Second resta pensif à cette idée, puis trouva son rôle :
– Mais moi, à vous écouter, j’ai l’impression de n’être qu’un simple intermédiaire. Ne suis-je bon qu’à leur répéter ce que vous me dites ?!
– Crétin confirmé ! Tu es plus qu’un intermédiaire, tu es ma voix ! Parce que j’ai confiance en toi ! Tu veilleras à ce que nos hommes fassent ce que je veux, et ça même si tu ne sais pas le faire ! Pour toi pas besoin de technique, tu as juste à comprendre l’idée générale et la faire appliquer.

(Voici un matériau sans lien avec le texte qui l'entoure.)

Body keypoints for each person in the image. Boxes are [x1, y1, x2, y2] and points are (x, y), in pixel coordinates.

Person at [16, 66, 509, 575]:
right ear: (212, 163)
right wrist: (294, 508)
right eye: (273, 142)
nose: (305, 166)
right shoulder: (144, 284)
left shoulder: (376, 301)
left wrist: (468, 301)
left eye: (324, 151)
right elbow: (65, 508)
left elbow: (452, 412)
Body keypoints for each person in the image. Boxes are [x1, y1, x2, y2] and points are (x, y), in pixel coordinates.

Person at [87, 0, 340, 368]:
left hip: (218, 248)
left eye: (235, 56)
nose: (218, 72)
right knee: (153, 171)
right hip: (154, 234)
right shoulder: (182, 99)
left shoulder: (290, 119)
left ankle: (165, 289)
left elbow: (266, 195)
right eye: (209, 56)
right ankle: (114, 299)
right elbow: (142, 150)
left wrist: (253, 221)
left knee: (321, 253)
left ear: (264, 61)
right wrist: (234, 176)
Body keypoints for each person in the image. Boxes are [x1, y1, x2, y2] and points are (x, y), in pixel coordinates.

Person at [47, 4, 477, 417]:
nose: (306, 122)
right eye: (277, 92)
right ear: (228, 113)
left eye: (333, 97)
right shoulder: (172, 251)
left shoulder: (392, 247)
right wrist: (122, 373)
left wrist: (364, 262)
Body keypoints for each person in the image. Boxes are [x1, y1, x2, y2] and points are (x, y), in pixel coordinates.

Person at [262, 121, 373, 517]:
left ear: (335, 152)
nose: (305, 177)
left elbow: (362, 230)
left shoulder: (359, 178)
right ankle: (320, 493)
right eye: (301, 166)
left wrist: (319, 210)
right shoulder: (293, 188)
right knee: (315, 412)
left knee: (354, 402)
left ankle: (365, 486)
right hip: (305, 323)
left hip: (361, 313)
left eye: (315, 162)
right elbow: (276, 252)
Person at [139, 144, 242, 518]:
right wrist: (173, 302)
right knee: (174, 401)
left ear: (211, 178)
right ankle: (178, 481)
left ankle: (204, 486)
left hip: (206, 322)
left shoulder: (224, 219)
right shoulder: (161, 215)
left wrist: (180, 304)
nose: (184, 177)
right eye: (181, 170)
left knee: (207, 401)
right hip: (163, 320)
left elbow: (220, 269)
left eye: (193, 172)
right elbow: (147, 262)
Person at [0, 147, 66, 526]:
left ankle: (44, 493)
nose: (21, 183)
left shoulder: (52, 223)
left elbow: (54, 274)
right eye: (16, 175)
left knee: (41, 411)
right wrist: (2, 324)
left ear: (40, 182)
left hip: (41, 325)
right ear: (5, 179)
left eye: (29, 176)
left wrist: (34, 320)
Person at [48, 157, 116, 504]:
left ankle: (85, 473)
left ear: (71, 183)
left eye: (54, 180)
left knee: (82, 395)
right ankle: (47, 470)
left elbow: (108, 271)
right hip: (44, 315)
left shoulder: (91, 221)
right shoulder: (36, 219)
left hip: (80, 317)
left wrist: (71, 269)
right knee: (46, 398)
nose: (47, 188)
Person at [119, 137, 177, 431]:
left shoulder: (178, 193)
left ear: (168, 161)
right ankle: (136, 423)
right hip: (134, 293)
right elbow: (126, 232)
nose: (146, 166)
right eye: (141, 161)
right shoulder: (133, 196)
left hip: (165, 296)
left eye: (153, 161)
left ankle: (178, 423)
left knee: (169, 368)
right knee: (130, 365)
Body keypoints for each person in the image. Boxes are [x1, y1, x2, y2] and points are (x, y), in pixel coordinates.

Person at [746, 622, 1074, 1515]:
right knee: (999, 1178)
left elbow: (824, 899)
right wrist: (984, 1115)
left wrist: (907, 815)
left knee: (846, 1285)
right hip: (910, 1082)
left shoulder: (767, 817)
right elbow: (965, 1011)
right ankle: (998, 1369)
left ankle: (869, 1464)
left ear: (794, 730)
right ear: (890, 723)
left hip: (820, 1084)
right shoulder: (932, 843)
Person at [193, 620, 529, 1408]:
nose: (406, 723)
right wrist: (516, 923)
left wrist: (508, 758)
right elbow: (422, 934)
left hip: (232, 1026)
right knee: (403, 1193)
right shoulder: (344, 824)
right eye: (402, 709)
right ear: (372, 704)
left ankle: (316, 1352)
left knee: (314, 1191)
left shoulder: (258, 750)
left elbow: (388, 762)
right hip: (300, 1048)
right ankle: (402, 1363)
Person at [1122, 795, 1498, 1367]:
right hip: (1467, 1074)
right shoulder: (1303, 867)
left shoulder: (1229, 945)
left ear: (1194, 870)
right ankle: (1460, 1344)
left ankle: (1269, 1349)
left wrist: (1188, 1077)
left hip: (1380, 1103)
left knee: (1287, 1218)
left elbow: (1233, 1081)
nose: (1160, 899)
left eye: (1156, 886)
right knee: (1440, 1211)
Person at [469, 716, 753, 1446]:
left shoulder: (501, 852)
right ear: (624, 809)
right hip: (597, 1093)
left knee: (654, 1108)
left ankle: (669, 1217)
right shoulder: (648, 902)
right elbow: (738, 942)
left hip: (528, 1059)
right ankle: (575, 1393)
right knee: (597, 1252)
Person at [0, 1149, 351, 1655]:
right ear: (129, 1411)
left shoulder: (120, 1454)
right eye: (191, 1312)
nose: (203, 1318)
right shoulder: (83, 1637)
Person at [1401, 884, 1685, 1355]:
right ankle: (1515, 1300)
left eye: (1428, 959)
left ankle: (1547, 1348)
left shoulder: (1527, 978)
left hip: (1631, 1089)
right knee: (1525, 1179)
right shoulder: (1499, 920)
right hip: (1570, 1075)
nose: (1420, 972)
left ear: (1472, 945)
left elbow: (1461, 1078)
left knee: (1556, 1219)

– Oh, me voilà le cerveau de l’équipage.
– Dans ce cas-là, atrophié !
– Oh… en même temps j’ai manqué d’oxygène, rappela Second.
– Tu as de la chance d’en avoir encore ! Je reprends : les pirates les plus chevronnés, feront le travail. Toi, écoute-moi, gagne leur confiance, fais-toi respecter et joue des apparences !
Lucide et appliqué, Second se mit à crier :
– On s’applique les gars et on s’active ! On va affronter une tempête et je vous fais confiance pour faire ce que le Capitaine a dit ! PIRATES EN PLACE !
Se voulant encourageant le Capitaine le félicita :
– Tu as tout compris, bravo !
– C’est vrai, j’étais bien ? se ravit Second.
– Oui, mais avec un temps de retard. Ils étaient déjà en place, crétin fini !
– Oh… mais si je n’ai plus d’ordres à donner, que dois-je faire ?
– Regarde, apprends, et accroche-toi, dit le Capitaine, maintenant parfaitement concentré et prêt à en découdre avec l’océan.